An extract from Nickie Aiken MP's interview today with Catherine Neilan for City A.M.
At times during last month’s General Election, City A.M. readers could be forgiven for thinking it was taking place in a different country.
For much of the campaign the focus was far from London, with frontbenchers and their battle buses taking them through the midlands and the north as Labour and Tories fought it out for the so-called Red Wall.
The Conservatives’ successful gambit, which has returned Boris Johnson to Number 10 with an 80-seat majority, means the government is now committed to investing outside the M25.

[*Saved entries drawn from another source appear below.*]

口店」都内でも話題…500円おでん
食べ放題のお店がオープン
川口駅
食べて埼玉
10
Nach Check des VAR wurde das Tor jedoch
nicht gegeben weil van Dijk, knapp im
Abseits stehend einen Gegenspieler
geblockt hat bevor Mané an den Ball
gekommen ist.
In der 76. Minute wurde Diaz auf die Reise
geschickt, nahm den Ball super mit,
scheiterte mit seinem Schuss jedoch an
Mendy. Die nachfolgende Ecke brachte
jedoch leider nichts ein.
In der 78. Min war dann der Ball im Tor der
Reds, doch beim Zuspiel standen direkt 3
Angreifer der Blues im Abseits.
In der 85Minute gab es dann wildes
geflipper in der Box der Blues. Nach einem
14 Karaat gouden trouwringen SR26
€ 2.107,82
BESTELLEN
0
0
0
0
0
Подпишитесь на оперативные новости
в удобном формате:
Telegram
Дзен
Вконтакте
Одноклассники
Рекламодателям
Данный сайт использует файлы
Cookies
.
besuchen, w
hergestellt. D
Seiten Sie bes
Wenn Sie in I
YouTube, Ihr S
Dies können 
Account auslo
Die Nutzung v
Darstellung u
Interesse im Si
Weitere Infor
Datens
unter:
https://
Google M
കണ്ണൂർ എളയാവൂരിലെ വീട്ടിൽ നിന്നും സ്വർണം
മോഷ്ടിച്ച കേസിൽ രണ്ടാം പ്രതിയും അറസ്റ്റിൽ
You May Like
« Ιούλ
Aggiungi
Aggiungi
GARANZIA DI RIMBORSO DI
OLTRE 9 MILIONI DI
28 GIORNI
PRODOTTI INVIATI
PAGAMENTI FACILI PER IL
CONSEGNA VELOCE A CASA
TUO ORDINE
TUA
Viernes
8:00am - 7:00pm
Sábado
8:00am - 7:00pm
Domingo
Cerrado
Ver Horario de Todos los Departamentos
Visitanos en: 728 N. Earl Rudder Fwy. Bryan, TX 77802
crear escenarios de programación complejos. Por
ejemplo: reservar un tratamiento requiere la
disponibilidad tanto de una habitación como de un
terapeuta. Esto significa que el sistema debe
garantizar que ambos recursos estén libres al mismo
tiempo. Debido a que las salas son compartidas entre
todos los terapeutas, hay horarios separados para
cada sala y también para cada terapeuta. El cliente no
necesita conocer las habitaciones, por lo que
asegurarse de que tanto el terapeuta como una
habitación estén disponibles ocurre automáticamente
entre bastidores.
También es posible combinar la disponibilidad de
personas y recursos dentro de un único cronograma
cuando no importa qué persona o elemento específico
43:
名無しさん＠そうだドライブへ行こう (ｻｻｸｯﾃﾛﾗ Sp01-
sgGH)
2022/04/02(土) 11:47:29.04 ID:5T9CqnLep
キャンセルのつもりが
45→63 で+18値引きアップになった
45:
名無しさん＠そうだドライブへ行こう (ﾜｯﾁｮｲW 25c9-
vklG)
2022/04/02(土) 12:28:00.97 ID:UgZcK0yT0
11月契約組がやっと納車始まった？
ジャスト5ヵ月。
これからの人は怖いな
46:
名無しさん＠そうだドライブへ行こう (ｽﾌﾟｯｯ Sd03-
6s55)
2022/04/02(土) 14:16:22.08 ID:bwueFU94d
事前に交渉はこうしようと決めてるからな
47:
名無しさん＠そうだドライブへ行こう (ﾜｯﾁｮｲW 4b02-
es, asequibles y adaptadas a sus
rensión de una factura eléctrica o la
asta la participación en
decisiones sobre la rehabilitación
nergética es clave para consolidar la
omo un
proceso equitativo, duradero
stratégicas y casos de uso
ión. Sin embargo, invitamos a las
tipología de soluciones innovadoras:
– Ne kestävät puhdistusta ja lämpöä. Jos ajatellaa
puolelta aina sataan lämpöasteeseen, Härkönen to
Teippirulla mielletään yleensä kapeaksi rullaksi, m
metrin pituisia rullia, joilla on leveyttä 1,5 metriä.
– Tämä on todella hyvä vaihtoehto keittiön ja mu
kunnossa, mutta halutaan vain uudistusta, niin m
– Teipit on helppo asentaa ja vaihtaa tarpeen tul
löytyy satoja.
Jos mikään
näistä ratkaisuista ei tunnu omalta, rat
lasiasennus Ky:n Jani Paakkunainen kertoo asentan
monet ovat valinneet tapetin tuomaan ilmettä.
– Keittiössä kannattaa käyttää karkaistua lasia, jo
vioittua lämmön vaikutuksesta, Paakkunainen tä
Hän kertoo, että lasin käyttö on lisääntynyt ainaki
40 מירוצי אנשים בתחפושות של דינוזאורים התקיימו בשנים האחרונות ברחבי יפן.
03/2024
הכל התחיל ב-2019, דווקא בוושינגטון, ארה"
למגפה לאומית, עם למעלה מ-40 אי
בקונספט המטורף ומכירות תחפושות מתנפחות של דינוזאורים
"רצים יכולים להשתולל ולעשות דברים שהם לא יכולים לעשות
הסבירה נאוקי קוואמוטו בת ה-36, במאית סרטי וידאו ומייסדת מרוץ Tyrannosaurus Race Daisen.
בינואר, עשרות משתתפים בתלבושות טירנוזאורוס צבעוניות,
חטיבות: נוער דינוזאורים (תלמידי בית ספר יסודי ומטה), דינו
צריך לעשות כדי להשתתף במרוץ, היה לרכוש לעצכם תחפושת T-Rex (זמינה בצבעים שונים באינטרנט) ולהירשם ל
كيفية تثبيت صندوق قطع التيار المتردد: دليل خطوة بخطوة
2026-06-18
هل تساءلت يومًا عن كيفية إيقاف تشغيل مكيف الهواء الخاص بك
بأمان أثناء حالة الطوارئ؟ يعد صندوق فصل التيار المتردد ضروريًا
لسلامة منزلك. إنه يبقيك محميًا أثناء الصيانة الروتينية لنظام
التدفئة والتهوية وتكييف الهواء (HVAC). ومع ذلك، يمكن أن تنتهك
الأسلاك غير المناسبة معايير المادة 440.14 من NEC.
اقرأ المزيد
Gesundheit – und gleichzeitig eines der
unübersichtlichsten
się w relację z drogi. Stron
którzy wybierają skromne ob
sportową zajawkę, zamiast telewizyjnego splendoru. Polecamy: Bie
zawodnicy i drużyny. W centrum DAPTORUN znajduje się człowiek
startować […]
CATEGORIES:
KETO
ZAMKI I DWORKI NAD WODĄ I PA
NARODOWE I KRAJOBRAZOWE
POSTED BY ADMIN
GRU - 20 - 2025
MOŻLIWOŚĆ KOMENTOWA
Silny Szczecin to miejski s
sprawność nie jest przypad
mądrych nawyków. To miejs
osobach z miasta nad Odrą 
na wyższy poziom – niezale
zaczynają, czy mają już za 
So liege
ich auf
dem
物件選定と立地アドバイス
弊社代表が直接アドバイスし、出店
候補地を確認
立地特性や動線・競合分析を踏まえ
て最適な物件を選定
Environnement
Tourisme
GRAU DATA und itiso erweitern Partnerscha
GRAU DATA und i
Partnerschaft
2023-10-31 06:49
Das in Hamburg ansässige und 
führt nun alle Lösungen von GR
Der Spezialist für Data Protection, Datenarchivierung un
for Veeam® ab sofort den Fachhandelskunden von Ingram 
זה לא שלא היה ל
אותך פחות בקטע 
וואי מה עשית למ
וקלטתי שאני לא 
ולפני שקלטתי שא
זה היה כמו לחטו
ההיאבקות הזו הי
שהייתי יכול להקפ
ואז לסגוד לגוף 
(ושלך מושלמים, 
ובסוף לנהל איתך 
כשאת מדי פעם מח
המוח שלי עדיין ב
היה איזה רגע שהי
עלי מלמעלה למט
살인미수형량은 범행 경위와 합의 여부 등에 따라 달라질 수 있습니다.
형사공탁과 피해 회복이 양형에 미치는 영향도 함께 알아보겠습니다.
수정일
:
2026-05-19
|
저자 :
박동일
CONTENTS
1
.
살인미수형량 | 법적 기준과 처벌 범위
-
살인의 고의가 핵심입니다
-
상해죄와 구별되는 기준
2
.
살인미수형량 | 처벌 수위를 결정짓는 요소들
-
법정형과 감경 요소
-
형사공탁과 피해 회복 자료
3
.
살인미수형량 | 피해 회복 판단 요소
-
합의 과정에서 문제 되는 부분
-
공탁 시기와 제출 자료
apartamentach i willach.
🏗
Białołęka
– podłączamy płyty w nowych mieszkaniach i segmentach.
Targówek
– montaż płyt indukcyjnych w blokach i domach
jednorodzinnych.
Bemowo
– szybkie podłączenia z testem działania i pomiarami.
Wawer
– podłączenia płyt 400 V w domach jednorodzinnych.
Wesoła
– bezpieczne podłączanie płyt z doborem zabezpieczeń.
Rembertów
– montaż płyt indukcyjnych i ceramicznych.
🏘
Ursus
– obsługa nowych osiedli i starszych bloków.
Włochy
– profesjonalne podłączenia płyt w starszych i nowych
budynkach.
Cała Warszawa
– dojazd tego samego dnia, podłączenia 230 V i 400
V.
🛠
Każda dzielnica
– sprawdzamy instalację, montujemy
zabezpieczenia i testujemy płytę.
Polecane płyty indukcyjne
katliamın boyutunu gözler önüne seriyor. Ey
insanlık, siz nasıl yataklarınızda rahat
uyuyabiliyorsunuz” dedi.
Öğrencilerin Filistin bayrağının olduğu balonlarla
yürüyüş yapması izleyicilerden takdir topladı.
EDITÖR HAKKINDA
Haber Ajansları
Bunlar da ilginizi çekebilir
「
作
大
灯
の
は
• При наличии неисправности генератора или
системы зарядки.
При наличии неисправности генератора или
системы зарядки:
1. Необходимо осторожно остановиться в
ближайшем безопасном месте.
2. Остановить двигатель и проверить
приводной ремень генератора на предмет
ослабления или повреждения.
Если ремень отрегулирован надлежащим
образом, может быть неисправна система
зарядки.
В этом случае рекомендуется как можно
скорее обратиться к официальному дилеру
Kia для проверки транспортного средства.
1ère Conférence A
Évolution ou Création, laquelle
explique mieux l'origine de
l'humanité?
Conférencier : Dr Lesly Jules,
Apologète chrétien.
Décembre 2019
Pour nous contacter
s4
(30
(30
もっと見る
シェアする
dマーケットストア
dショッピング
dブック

Sajid Javid’s first Budget, scheduled for 11 March, is expected to see a raft of measures aimed at “levelling-up” the economy, with an emphasis on projects and investment away from London.
Some Tory MPs have told City A.M. of concerns that this could present challenges for the cluster of them in London and the commuter belt, where the result in December was markedly different to the rest of the country — for example losing Putney to Labour and Richmond Park to the Lib Dems.
But the new MP for the Cities of London and Westminster, Nickie Aiken —who actually increased the Tory majority despite going up against Lib Dems’ supposed star candidate Chuka Umunna — believes the country can and must move forward as one.
“We’ve got to move away from this ‘us and them’ mentality,” she says in her first interview since arriving in parliament.
“It’s about UK plc… The City is the engine of UK plc, but it needs all the other elements to create a Rolls Royce. I do think ministers get that, but my job is to remind them of it.”